じゃあ最初から授業受けろと言ってやりたいが俺が言ったところであいつは聞かないだろうし。
なにより。
「先生」
「どうしました?秋月君」
「お腹の調子悪いんで保健室行ってきていいですか?」
俺もさぼりたいしな。
「やほ~。来ると思ってたよ」
「そうかよ」
俺は校内の自販機で買った缶コーヒーを一つ恋那へ投げ渡した。
「おぉ~気が利くね。む?紅茶はないの?僕紅茶の方が好きなんだけど」
「うっせ。いらないなら返せ」
「わぁー!うそうそ!いるいるいるから」
恋那はそういうとカシュッと缶コーヒーを開けてちびちびと飲みだした。
「うん、紅葉のコーヒーはおいしいね」
「缶コーヒーだけどな」
「缶コーヒーでも紅葉が持ってきてくれたってだけでおいしいよ」
「.........そっか」
こいつはまたそういうことをさらっと......。
恋那の顔を見るとケロッとしている。
照れてんのは俺だけか...。
「あほらし...」
俺はそのまま後ろに倒れこみ寝転がった。
「くーれは」
「うん?」
恋那の方を見るとなぜか正座している。なんだ?
「膝枕したげるよ」
「はっ?」
まじで?
「ほらほらはやく」
恋那はそう言いながら自分のふとももをぽんぽんと叩いた。
「どう?気分は」
「......悪くないけどさ」
「それはよかった」
しかしこれは......。
「あのさ恋那」
「ん~?」
「お前今制服だよな」
「そうだね」
「そうだねじゃねえよ。さっきからスカートちらっちらして落ち着かねえよ」
「目を瞑ればいいだけの話だよ」
「あのなぁ......」
こいつは...もうちょっと自分の容姿を理解しろっての...。
認めるのは癪だが恋那は可愛い。というか綺麗だ。
俺も男だ。
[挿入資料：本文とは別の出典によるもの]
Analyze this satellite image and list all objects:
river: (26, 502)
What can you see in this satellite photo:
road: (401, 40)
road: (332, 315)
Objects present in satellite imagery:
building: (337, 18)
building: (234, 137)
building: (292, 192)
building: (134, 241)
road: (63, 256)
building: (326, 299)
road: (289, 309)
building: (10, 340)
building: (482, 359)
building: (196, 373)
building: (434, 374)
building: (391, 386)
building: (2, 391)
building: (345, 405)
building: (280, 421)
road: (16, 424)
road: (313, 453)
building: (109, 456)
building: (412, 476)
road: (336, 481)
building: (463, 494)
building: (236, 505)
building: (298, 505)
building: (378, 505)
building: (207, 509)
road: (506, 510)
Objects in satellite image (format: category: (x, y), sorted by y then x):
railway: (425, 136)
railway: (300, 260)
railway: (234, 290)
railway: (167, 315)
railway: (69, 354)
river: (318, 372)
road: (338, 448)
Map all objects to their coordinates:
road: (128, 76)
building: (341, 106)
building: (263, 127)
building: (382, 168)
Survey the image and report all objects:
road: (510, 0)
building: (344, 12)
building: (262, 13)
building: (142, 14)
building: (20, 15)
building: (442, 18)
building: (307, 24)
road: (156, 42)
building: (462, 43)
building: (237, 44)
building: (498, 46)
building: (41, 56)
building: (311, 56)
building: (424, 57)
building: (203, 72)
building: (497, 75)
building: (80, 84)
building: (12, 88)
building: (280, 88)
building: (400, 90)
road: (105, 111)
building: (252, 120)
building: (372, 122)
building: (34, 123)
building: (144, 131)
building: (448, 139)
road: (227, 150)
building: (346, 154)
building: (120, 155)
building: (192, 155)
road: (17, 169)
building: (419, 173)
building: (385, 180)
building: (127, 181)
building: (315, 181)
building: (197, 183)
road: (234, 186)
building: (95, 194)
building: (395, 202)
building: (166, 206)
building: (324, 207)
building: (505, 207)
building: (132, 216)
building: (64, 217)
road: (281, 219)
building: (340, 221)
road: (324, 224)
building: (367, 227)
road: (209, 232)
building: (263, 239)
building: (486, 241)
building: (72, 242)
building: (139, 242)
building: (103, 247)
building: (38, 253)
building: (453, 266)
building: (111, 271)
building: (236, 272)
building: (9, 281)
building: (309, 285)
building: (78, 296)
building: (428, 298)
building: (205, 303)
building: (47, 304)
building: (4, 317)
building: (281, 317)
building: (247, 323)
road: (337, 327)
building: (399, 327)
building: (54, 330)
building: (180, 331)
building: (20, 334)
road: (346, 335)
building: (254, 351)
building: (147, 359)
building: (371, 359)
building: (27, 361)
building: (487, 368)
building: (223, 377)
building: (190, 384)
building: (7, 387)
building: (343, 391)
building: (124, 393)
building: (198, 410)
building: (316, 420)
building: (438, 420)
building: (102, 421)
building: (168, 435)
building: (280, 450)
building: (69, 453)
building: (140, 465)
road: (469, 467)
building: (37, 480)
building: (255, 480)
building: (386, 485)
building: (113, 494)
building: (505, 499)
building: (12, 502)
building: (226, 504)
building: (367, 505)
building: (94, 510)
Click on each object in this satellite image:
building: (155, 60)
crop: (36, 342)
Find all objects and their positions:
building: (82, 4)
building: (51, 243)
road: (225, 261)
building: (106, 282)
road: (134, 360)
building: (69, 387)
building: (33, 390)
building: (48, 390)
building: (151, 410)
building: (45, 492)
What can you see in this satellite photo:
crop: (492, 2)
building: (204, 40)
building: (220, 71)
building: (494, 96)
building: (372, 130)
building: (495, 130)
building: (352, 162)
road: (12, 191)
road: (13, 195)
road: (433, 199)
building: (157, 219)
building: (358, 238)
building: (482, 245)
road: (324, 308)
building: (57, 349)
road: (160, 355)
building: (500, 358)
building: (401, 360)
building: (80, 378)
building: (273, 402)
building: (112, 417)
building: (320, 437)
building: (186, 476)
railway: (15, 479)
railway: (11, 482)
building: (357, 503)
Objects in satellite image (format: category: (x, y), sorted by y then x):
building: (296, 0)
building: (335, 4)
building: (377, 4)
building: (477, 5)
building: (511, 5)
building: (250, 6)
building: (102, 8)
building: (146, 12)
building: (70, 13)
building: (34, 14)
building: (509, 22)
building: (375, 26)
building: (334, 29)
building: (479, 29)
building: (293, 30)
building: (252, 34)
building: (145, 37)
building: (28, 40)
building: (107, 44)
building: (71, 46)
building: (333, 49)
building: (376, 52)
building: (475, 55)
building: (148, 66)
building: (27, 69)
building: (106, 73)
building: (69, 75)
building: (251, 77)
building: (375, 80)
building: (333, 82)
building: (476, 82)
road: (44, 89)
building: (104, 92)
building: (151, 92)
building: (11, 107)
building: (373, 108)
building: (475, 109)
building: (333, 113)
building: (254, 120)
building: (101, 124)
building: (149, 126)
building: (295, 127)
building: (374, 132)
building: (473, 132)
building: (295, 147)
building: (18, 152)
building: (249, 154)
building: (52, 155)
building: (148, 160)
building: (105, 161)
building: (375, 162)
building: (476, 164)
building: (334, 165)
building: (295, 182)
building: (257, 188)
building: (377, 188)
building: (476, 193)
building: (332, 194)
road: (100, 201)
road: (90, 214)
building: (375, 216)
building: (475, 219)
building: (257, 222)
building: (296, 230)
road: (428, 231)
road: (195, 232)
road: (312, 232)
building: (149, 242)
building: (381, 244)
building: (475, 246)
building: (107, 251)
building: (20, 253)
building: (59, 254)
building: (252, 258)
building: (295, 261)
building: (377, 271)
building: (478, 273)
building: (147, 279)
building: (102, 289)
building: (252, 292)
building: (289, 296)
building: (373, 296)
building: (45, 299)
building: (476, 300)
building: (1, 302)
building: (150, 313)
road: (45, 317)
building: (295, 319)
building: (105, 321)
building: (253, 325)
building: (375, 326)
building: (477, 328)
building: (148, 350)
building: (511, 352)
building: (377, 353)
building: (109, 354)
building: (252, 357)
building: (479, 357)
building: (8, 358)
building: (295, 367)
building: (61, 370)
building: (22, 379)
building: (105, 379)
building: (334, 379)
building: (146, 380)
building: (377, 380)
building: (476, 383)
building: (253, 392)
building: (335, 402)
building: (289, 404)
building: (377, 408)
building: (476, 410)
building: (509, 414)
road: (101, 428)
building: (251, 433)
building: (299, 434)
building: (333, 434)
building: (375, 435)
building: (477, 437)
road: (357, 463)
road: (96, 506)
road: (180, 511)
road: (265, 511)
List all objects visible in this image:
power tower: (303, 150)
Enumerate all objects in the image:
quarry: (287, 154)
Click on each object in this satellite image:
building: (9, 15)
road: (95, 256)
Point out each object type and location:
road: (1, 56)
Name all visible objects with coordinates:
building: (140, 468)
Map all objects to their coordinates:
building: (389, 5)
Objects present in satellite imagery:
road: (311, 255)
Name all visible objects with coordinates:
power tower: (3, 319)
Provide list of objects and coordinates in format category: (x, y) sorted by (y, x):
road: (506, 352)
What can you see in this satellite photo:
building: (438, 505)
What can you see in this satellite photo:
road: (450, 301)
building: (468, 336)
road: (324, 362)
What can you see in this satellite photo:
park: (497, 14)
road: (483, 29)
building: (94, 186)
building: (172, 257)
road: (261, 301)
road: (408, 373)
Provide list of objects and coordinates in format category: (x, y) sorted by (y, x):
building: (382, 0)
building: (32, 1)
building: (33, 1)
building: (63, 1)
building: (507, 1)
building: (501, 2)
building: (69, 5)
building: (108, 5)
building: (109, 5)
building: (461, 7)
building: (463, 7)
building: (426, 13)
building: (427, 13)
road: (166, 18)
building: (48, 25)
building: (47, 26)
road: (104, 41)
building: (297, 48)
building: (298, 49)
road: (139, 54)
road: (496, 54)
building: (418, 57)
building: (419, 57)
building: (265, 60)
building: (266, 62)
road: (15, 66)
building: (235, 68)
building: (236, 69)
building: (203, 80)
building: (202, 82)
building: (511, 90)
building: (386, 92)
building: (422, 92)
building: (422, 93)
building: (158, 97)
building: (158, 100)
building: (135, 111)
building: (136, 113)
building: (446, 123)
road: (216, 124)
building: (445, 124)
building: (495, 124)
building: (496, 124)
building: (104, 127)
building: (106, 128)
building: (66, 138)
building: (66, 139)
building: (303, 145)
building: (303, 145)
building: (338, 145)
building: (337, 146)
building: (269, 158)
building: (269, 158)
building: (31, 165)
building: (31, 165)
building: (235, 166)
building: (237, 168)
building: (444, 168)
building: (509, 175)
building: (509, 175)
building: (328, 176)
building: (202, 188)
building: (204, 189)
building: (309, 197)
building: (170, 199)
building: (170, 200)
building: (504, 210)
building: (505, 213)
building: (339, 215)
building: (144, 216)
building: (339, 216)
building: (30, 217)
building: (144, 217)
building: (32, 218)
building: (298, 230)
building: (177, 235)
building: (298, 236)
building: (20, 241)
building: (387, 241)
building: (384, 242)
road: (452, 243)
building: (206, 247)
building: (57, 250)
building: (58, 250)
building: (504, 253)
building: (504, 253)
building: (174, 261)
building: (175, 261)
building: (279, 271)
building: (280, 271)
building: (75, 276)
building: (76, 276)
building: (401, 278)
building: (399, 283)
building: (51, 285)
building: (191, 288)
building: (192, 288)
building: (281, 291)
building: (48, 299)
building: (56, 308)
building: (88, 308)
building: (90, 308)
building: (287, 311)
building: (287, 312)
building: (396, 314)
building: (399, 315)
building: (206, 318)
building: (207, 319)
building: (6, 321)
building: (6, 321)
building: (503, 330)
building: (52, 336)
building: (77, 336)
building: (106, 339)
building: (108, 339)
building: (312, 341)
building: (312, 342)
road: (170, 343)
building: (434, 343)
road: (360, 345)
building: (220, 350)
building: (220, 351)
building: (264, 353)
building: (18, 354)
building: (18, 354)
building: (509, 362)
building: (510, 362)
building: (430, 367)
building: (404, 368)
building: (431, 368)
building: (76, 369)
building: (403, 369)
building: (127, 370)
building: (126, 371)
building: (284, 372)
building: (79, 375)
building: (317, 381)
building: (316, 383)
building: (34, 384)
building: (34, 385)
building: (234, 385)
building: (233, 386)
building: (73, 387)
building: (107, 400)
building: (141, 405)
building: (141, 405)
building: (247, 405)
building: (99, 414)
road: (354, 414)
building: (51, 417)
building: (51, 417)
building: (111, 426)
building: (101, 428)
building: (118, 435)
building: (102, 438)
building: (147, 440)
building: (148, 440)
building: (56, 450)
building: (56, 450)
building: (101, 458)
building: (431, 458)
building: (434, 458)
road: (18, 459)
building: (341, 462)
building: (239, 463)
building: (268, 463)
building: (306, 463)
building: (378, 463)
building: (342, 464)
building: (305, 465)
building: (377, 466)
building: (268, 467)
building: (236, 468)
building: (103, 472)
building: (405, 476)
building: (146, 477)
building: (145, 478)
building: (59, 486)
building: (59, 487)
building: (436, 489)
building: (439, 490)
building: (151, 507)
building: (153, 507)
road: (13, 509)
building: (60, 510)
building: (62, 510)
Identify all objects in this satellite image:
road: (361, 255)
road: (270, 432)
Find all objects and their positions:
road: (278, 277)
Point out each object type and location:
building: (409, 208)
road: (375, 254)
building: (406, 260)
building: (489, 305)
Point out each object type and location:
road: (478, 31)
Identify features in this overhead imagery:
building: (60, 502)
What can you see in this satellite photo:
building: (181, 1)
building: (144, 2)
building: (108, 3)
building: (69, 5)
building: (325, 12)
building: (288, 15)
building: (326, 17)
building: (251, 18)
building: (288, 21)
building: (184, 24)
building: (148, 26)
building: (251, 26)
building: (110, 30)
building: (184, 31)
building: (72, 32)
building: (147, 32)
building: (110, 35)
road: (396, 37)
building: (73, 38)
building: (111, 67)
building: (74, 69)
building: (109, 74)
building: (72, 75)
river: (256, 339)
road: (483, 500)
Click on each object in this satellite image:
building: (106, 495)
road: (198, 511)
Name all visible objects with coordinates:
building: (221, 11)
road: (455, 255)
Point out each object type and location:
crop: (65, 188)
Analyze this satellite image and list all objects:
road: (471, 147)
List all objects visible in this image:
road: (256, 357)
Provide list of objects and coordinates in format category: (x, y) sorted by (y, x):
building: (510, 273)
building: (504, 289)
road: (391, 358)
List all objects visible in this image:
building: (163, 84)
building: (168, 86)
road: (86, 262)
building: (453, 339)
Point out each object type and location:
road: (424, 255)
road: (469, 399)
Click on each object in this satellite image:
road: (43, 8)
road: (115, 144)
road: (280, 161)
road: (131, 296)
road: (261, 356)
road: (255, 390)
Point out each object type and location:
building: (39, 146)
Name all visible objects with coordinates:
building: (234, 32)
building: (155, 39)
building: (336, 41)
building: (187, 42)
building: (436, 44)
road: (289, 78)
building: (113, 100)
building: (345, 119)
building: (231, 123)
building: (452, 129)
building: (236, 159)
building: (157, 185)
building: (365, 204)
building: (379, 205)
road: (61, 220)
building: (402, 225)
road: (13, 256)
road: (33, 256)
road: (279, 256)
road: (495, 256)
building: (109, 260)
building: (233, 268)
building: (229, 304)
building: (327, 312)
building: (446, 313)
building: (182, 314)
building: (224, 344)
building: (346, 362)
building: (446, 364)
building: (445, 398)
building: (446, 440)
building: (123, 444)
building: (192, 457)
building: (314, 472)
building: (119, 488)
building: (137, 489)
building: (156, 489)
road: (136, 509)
そんな美少女が無防備にしていたら邪な考えの一つも浮かんでしまう。
「というか、お前昼寝するんじゃなかったのか?」
「枕がないんだもん。紅葉は眠るといいさ」
......しゃあないなぁ...。
俺は恋那の腕に手を伸ばし、自分の方へと引っ張った。
「わぁっ!」
「よっと」
俺の隣に恋那が寝転がるのを確認すると、俺は目を閉じた。
「ちょっと...下はコンクリートなんだよ?正座してたからとはいえ頭うったらどうするのさぁ~」
「いいから寝ろ。ほんとは眠いんだろ」
「だから枕が「ほらよ」...どうしたの腕伸ばして」
こいつは......。
「だから...その...腕枕だよ」
「......え?明日槍でも振るのかな?紅葉どうしたの?」
「失礼な奴だな。俺だけ寝ても悪いだろうが。それで使うの?使わないの?」
「えっと...じゃ、じゃあ失礼して......」
ぽふっという効果音が似合う動作で恋那は俺の胸に埋まった。
「......紅葉あったかいね」
「恋那もな」
「......」
「......」
俺たちはその後、妙に顔が熱くて眠るどころじゃなかったが眠気だけはすっ飛ばすことができた。